Video super-resolution (VSR) suffers from a lack of theoretical foundations for method selection, poor interpretability, and weak task adaptability. To address these issues, this work introduces the first comprehensive, multi-level taxonomy for deep learning–based VSR, systematically categorizing core methodologies—including optical flow estimation, recursive and Transformer-based architectures, spatiotemporal alignment, motion compensation, and multi-frame fusion—and elucidating their architectural evolution, performance gains, and design trade-offs. By synthesizing commonalities and distinctions across state-of-the-art models, we explicitly characterize how each module constrains accuracy, computational efficiency, and robustness. This taxonomy significantly enhances model interpretability and enables task-driven, customizable VSR modeling. It provides both a theoretical framework and practical guidelines for developing efficient, application-specific VSR systems—e.g., in medical imaging or satellite video analysis.

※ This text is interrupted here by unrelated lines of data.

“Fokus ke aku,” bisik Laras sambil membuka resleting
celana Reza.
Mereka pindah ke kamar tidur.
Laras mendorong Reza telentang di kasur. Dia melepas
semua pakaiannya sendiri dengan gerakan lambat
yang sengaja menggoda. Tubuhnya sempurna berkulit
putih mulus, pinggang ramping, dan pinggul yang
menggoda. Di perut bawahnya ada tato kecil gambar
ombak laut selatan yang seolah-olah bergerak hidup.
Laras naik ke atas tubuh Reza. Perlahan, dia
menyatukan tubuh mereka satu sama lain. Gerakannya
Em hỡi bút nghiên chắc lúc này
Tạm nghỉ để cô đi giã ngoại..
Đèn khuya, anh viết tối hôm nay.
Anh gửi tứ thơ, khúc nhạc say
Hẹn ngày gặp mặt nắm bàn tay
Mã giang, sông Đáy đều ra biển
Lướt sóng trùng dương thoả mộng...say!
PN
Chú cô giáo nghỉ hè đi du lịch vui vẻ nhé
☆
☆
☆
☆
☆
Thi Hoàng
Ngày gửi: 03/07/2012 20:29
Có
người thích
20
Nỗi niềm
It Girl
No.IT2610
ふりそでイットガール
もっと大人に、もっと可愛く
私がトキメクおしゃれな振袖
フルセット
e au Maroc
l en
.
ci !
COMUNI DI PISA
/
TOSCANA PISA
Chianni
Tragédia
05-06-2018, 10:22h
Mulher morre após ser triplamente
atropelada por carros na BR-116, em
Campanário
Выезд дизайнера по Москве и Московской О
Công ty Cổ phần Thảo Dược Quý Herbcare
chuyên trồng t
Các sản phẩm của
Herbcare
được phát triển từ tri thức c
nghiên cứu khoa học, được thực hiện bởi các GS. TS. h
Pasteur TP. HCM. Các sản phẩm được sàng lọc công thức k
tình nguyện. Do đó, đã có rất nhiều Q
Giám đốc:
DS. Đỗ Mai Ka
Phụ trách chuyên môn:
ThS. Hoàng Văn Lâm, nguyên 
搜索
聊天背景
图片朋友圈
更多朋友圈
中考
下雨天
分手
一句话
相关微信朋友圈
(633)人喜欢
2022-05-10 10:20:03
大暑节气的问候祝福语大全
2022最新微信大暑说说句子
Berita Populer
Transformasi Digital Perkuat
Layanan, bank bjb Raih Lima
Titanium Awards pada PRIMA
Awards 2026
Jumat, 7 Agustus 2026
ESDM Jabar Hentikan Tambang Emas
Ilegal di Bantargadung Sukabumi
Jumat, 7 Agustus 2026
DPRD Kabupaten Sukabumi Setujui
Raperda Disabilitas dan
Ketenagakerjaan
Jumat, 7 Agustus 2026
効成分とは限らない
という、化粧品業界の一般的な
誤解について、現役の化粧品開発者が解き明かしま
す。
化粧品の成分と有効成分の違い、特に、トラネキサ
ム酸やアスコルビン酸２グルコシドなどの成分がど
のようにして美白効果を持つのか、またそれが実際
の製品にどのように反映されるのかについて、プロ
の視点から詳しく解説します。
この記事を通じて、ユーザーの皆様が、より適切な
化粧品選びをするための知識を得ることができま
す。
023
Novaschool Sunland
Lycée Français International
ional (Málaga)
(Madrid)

Video super-resolution (VSR) is a prominent research topic in low-level computer vision, where deep learning technologies have played a significant role. The rapid progress in deep learning and its applications in VSR has led to a proliferation of tools and techniques in the literature. However, the usage of these methods is often not adequately explained, and decisions are primarily driven by quantitative improvements. Given the significance of VSR's potential influence across multiple domains, it is imperative to conduct a comprehensive analysis of the elements and deep learning methodologies employed in VSR research. This methodical analysis will facilitate the informed development of models tailored to specific application needs. In this paper, we present an overarching overview of deep learning-based video super-resolution models, investigating each component and discussing its implications. Furthermore, we provide a synopsis of key components and technologies employed by state-of-the-art and earlier VSR models. By elucidating the underlying methodologies and categorising them systematically, we identified trends, requirements, and challenges in the domain. As a first-of-its-kind survey of deep learning-based VSR models, this work also establishes a multi-level taxonomy to guide current and future VSR research, enhancing the maturation and interpretation of VSR practices for various practical applications.